Arts & Culture
Cameo with Donna L. Jacobs
We talk to the artistic director of Full Circle Dance Company.
Full Circle Dance Company is celebrating its 15th anniversary. Tell us about its origins.
We started in 2000 as an outgrowth of the Morton Street Dance Center, which is a school here in Baltimore that I co-founded and run. Full Circle was founded initially because we had such talented teachers who were not performing but wanted to. And we’ve attracted other folks who have moved to town and looked for that professional dance outlet.
The anniversary show on October 3 will feature a piece themed around breast cancer called 328-HOPE.
That is the phone number for the Baltimore City Cancer Program that screens uninsured and underinsured women. We will provide the proceeds to the program.
Full Circle performances are often built around a theme, but why breast cancer?
We thought about a number of things—domestic violence was one that I was beginning to settle on when one of the dancers said, ‘I have something even more personal.’ I said, ‘What’s that?’ And she said, ‘Breast cancer.’ I took a deep breath and I said, ‘I’ll do it.’ I had breast cancer two years ago, and I’ve got to tell you, I thought all of these concerts were personal—we’ve talked about religion, we’ve talked about race, we’ve talked about the unconscious mind—but this one is different. Many of the dancers and myself spent some time with women who are in the breast cancer support program of the BCCP. I put out the question and simply said, ‘Tell me what your experience has been?’ and I will tell you a little bit of mine, and we just let them go from there.
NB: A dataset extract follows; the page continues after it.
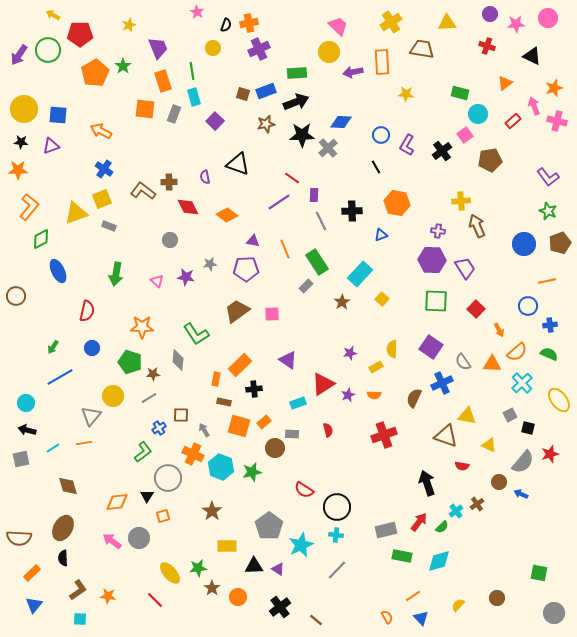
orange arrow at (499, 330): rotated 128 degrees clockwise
I was very blessed with a cancer that was discovered very, very early. So my journey is not the journey of some, but I know what mine was, and it’s something I still think about every day. So I can only hear, listen, and imagine what that experience is like for someone who went through the entire panoply of care needed to survive. And it does make you think about your mortality in ways that you probably never did. It makes you very sensitive to each and every ache and pain. I feel such a responsibility to honor these women.
How do you translate personal experiences into movement?
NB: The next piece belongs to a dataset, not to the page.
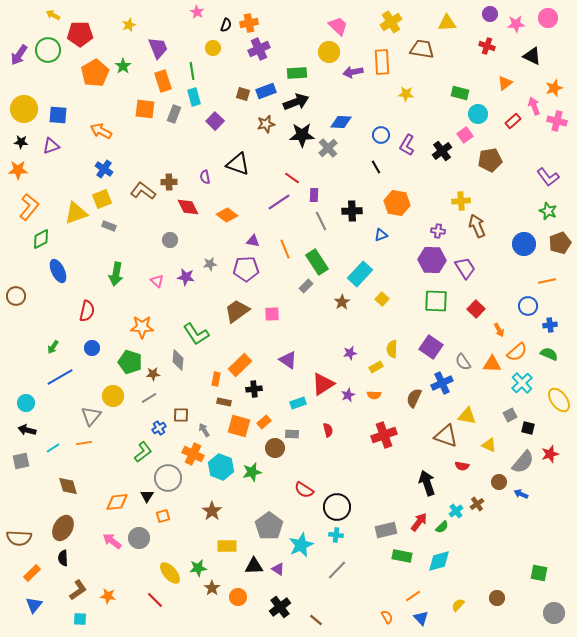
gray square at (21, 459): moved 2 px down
I was thinking about the volume of information and how fast that comes and the decisions you have to make and I began to think, ‘How do I translate that into movement?’ And then there are certain procedures that one goes through. I did radiation therapy, and every day I laid on a table in a certain way, so that became movement to me. And then, when we talked to the women about their stories, one of them said, ‘I just wanted to run away but whatever I did, it followed me.’ So that’s movement in my mind. Or they talked about their strength. Or they talked about support from somebody else. So I used my own experience, but probably even more so, the words, the phrases, the concepts of the other women.
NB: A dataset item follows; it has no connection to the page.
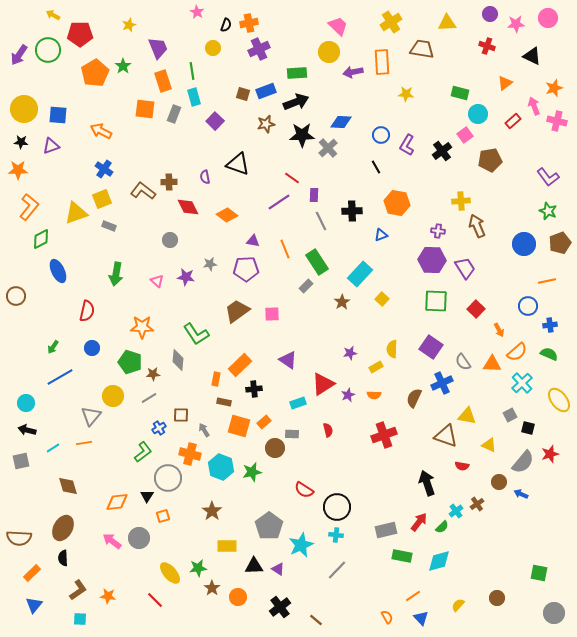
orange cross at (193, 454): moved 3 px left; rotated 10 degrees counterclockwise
What do you hope people take from the performance?
I hope that, certainly, there’s power in our message about breast cancer and that they’ve been touched by the stories that we’re looking to tell. But I hope they walk away from an evening filled with dance that they’ve enjoyed aesthetically, and they’ve enjoyed the meaning of each piece. So I hope they’re able to follow all that and understand the place that dance has in people’s lives and how beautifully it can communicate meaning and can cross boundaries about things people may need to address or consider about others.